Posts Tagged ‘heart break’

You are strong

I’m only doing this whole writing thing again because multiple people have told me I should start writing again. So this one is for all of you who have encouraged me, thank you.

 

I try to be honest when I’m writing, and the honest truth a lot of times isn’t really inspiring or encouraging or even pretty, so I previously had decided to kind of keep quiet. I figured if I couldn’t encourage anyone with what I’m saying, I shouldn’t say anything. … Ehh maybe it’s more than that too though. Maybe I’ve been afraid to be fully vulnerable just in case people I actually know read this. But forget them(!), I will continue to speak whatever comes to my mind. But for those people who do know me personally, just a small disclaimer: not everything I write about fully describes me, some things are about those close to me or things I’ve observed and learned from others. You could waste time trying to find me in everything I say, or you could sit back, and enjoy what is relevant to you, and ignore what isn’t.

 

There is value in honest reflection I think. Today I did read something interesting that someone shared on fb about how a lot of times people are fake in their marriages etc. pretending everything is perfect, and how that can lead to mental health issues, suicidal thoughts, etc. which I think is very true. That’s not completely relevant to me or anything. I’m not married or divorced even (yet lol), so I can’t claim much wisdom there. I have gotten my heart broken-shattered- but I don’t really have much wisdom to offer on that. I don’t believe in regrets so I don’t regret anything in life that has happened. The people who entered my life, the things I’ve done, or whatever in my life that has happened, has happened. At many points in life I may have done foolish things but with the limited wisdom I had at the time I did the best I could. To spend time in regret is to make yourself miserable. Learn from the past and improve. But stay away from the “if onlys” and “what ifs.”

 

In terms of the whole getting your heart stomped on and recovering from that, or in fact recovering from any grief in your family, school, losing a loved one- my advice would be you are stronger than you think. Seriously. YOU ARE STRONG. Yeah at some point you’re gonna feel like the pain is gonna literally kill you. But you gotta fake moving on until slowly you find happiness again. Like at first you won’t even be fooling yourself. But give yourself time. My mom says it takes twice as much time to recover from something as the time you were in it. If it took you 3 months to put on the weight, it might take you 6 months to get rid of it. If you were in a relationship for 1 year it might take you two years to get over it. I must say that’s the most depressing ‘ish’ I’ve heard in my life but I kinda think it’s true. We humans are fragile beings, especially mentally. Literally most of the battles we face in life are internal. Learning to love yourself, looking in the mirror and liking what you see, learning to find happiness in yourself, being self confident, and not being so affected by the things people say–those struggles are things no one sees.

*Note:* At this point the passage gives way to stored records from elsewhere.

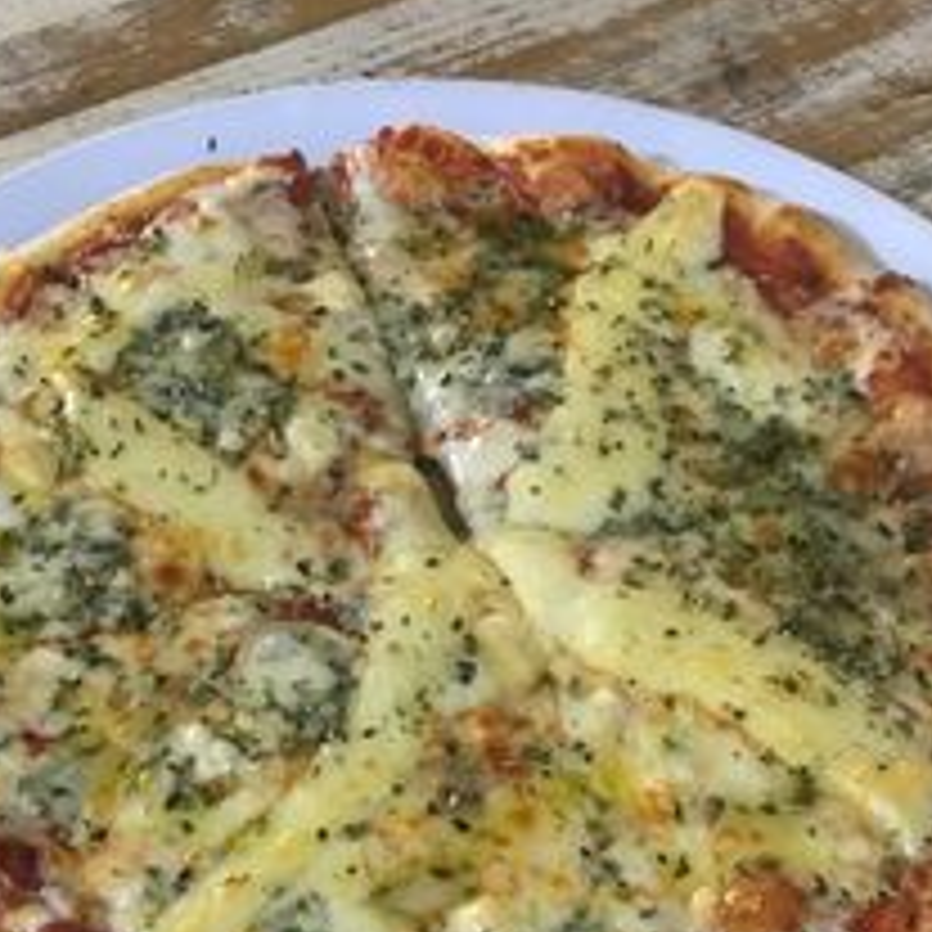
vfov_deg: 32.1
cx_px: 441
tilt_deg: -56.9
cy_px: 804
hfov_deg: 33.4
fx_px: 1554
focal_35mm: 51
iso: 100
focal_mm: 3.99
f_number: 1.8
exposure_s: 1/11
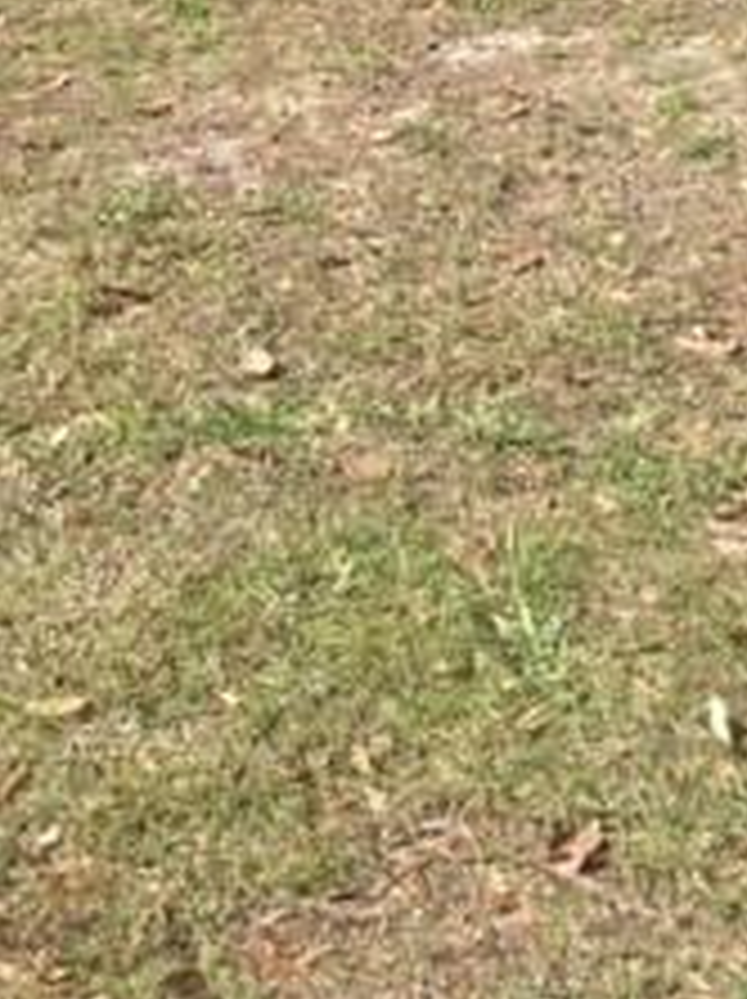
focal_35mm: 101
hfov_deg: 14.4
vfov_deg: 17.9
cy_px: -387
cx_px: 711
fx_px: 2912
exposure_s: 1/968
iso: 50
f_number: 2.4
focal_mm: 4.28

But also too, another thing my mom always says is that if something is for you, it will always be for you. Some things are meant to be, so you hopeless romantics out there, don’t give up hope.

 

Okay, I’m done talking about love/relationship/(weight loss lol) issues. Seems everyone has them but eish we don’t have to waste all our time talking about it. Lets talk about you, you as an individual.

If you lived on this planet by yourself, I mean no one else but you. No significant other. What would you do? You don’t have to work, there is an ample supply of food. You have the means to do and go anywhere, what would you do?

 

Your answer to this question will tell you what things in life make you happy. Maybe it’s traveling or reading, or hiking, or whatever. And if you don’t have an answer for this question maybe you don’t know yet what makes you happy. Friendly advice- figure it out.

 

Okay lets try that again, but this time there are people in the world. You have your fam, a lover or two, some friends, whatever, but still, no work, no concerns as to where you are gonna sleep or eat, and there is no money, so wealth is not a goal. What would you do with your life?

 

I really want you to think about this because it’s extremely important. Your answer to this question will address: WHY ARE YOU ALIVE? Seriously, why are you here? Work, money, is a means of survival yes, but are you working to live or living to work. I feel like a lot of people are living to work. Living to get that education, then to get that job, then to get that retirement, and before you know it you’re dead, and you’re still waiting to achieve something before you can be happy. But if on the other hand you feel that you are one of the few that are in fact working to live, then when you aren’t working, how are you living?

 

Here is a test I have used on myself this past year to push myself to figure out if I am really living.

I ask myself “Are you ready to die right now, in this moment?” If my answer is no, then I know that I haven’t been living in this moment. I’m either stuck in the past – what could have been, or the future, what will be, and I am missing out on right now – what currently is.

 

Okay, that’s all folks. I’m off to school/work so y’all have a good day!

Don’t miss me too much. I’ll be back soon this time, I promise.